__DIRECTIONS FOR THIS TASK__:
Return all of the records below word for word, keeping every line the same.

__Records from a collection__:
= Beginning of Section =
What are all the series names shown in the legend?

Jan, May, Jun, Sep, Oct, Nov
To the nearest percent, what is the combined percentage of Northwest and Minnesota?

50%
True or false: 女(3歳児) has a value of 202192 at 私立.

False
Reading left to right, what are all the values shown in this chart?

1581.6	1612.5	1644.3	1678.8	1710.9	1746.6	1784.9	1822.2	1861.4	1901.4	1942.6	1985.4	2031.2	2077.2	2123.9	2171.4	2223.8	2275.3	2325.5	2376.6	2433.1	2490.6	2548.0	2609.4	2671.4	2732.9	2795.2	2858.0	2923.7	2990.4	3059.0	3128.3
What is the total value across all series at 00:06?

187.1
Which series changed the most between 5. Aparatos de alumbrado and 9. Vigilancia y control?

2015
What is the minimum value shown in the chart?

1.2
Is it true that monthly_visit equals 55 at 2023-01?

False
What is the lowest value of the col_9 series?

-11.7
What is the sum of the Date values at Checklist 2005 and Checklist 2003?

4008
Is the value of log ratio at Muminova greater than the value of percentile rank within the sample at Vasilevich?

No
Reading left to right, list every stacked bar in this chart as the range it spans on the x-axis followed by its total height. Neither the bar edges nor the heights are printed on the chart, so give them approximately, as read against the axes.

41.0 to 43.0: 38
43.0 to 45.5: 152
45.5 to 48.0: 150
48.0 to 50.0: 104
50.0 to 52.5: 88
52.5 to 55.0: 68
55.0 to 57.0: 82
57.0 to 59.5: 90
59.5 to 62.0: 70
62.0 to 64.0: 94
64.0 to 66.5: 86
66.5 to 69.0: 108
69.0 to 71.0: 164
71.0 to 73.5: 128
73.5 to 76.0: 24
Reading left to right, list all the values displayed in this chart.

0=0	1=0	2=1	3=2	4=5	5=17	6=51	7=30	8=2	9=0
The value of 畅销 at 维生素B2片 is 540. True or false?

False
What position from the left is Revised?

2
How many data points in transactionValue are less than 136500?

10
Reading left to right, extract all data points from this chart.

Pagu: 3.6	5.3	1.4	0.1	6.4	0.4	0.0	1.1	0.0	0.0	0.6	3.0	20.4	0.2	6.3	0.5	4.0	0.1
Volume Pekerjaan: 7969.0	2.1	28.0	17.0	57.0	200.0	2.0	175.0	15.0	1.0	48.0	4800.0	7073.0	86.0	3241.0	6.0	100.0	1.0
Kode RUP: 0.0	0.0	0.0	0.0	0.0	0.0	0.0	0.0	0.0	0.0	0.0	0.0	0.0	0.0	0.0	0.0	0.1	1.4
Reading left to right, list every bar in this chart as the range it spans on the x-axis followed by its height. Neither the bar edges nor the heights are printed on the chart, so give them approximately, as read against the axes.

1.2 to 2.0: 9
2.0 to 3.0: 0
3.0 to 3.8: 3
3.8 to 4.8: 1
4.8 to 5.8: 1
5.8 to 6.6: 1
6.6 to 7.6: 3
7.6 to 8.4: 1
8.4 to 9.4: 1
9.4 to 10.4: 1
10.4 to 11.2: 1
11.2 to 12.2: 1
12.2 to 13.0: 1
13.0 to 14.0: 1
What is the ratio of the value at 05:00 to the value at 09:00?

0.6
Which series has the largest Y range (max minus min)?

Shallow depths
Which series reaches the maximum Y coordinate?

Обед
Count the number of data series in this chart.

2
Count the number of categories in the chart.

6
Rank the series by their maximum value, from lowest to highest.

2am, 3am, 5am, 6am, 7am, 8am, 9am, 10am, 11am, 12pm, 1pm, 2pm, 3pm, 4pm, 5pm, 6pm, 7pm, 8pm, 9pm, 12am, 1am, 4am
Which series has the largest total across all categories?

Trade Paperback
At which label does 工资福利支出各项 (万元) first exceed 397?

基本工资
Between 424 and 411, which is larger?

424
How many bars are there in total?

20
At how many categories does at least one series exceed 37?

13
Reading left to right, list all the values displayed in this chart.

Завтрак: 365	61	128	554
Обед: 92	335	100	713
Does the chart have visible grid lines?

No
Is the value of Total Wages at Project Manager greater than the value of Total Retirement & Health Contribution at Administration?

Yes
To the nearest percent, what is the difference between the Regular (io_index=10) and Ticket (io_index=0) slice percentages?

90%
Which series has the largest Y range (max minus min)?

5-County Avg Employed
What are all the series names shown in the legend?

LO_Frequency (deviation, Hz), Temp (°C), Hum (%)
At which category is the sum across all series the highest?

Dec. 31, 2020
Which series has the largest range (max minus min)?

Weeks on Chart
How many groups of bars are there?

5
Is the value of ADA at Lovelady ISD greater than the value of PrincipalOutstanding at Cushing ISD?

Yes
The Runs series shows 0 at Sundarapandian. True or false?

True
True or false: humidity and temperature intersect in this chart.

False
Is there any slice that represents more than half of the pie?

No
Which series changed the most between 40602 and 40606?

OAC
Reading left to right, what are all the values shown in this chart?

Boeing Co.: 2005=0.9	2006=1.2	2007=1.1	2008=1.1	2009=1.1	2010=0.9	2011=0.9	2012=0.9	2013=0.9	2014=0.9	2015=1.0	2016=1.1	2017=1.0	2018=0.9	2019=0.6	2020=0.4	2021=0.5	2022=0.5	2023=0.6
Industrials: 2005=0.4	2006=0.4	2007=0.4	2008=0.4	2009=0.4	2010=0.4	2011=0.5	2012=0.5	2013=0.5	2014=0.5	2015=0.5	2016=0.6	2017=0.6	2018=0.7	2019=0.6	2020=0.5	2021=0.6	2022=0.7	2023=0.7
= End of Section =
__PROBLEM SOLUTION__:
What are all the series names shown in the legend?

Jan, May, Jun, Sep, Oct, Nov
To the nearest percent, what is the combined percentage of Northwest and Minnesota?

50%
True or false: 女(3歳児) has a value of 202192 at 私立.

False
Reading left to right, what are all the values shown in this chart?

1581.6	1612.5	1644.3	1678.8	1710.9	1746.6	1784.9	1822.2	1861.4	1901.4	1942.6	1985.4	2031.2	2077.2	2123.9	2171.4	2223.8	2275.3	2325.5	2376.6	2433.1	2490.6	2548.0	2609.4	2671.4	2732.9	2795.2	2858.0	2923.7	2990.4	3059.0	3128.3
What is the total value across all series at 00:06?

187.1
Which series changed the most between 5. Aparatos de alumbrado and 9. Vigilancia y control?

2015
What is the minimum value shown in the chart?

1.2
Is it true that monthly_visit equals 55 at 2023-01?

False
What is the lowest value of the col_9 series?

-11.7
What is the sum of the Date values at Checklist 2005 and Checklist 2003?

4008
Is the value of log ratio at Muminova greater than the value of percentile rank within the sample at Vasilevich?

No
Reading left to right, list every stacked bar in this chart as the range it spans on the x-axis followed by its total height. Neither the bar edges nor the heights are printed on the chart, so give them approximately, as read against the axes.

41.0 to 43.0: 38
43.0 to 45.5: 152
45.5 to 48.0: 150
48.0 to 50.0: 104
50.0 to 52.5: 88
52.5 to 55.0: 68
55.0 to 57.0: 82
57.0 to 59.5: 90
59.5 to 62.0: 70
62.0 to 64.0: 94
64.0 to 66.5: 86
66.5 to 69.0: 108
69.0 to 71.0: 164
71.0 to 73.5: 128
73.5 to 76.0: 24
Reading left to right, list all the values displayed in this chart.

0=0	1=0	2=1	3=2	4=5	5=17	6=51	7=30	8=2	9=0
The value of 畅销 at 维生素B2片 is 540. True or false?

False
What position from the left is Revised?

2
How many data points in transactionValue are less than 136500?

10
Reading left to right, extract all data points from this chart.

Pagu: 3.6	5.3	1.4	0.1	6.4	0.4	0.0	1.1	0.0	0.0	0.6	3.0	20.4	0.2	6.3	0.5	4.0	0.1
Volume Pekerjaan: 7969.0	2.1	28.0	17.0	57.0	200.0	2.0	175.0	15.0	1.0	48.0	4800.0	7073.0	86.0	3241.0	6.0	100.0	1.0
Kode RUP: 0.0	0.0	0.0	0.0	0.0	0.0	0.0	0.0	0.0	0.0	0.0	0.0	0.0	0.0	0.0	0.0	0.1	1.4
Reading left to right, list every bar in this chart as the range it spans on the x-axis followed by its height. Neither the bar edges nor the heights are printed on the chart, so give them approximately, as read against the axes.

1.2 to 2.0: 9
2.0 to 3.0: 0
3.0 to 3.8: 3
3.8 to 4.8: 1
4.8 to 5.8: 1
5.8 to 6.6: 1
6.6 to 7.6: 3
7.6 to 8.4: 1
8.4 to 9.4: 1
9.4 to 10.4: 1
10.4 to 11.2: 1
11.2 to 12.2: 1
12.2 to 13.0: 1
13.0 to 14.0: 1
What is the ratio of the value at 05:00 to the value at 09:00?

0.6
Which series has the largest Y range (max minus min)?

Shallow depths
Which series reaches the maximum Y coordinate?

Обед
Count the number of data series in this chart.

2
Count the number of categories in the chart.

6
Rank the series by their maximum value, from lowest to highest.

2am, 3am, 5am, 6am, 7am, 8am, 9am, 10am, 11am, 12pm, 1pm, 2pm, 3pm, 4pm, 5pm, 6pm, 7pm, 8pm, 9pm, 12am, 1am, 4am
Which series has the largest total across all categories?

Trade Paperback
At which label does 工资福利支出各项 (万元) first exceed 397?

基本工资
Between 424 and 411, which is larger?

424
How many bars are there in total?

20
At how many categories does at least one series exceed 37?

13
Reading left to right, list all the values displayed in this chart.

Завтрак: 365	61	128	554
Обед: 92	335	100	713
Does the chart have visible grid lines?

No
Is the value of Total Wages at Project Manager greater than the value of Total Retirement & Health Contribution at Administration?

Yes
To the nearest percent, what is the difference between the Regular (io_index=10) and Ticket (io_index=0) slice percentages?

90%
Which series has the largest Y range (max minus min)?

5-County Avg Employed
What are all the series names shown in the legend?

LO_Frequency (deviation, Hz), Temp (°C), Hum (%)
At which category is the sum across all series the highest?

Dec. 31, 2020
Which series has the largest range (max minus min)?

Weeks on Chart
How many groups of bars are there?

5
Is the value of ADA at Lovelady ISD greater than the value of PrincipalOutstanding at Cushing ISD?

Yes
The Runs series shows 0 at Sundarapandian. True or false?

True
True or false: humidity and temperature intersect in this chart.

False
Is there any slice that represents more than half of the pie?

No
Which series changed the most between 40602 and 40606?

OAC
Reading left to right, what are all the values shown in this chart?

Boeing Co.: 2005=0.9	2006=1.2	2007=1.1	2008=1.1	2009=1.1	2010=0.9	2011=0.9	2012=0.9	2013=0.9	2014=0.9	2015=1.0	2016=1.1	2017=1.0	2018=0.9	2019=0.6	2020=0.4	2021=0.5	2022=0.5	2023=0.6
Industrials: 2005=0.4	2006=0.4	2007=0.4	2008=0.4	2009=0.4	2010=0.4	2011=0.5	2012=0.5	2013=0.5	2014=0.5	2015=0.5	2016=0.6	2017=0.6	2018=0.7	2019=0.6	2020=0.5	2021=0.6	2022=0.7	2023=0.7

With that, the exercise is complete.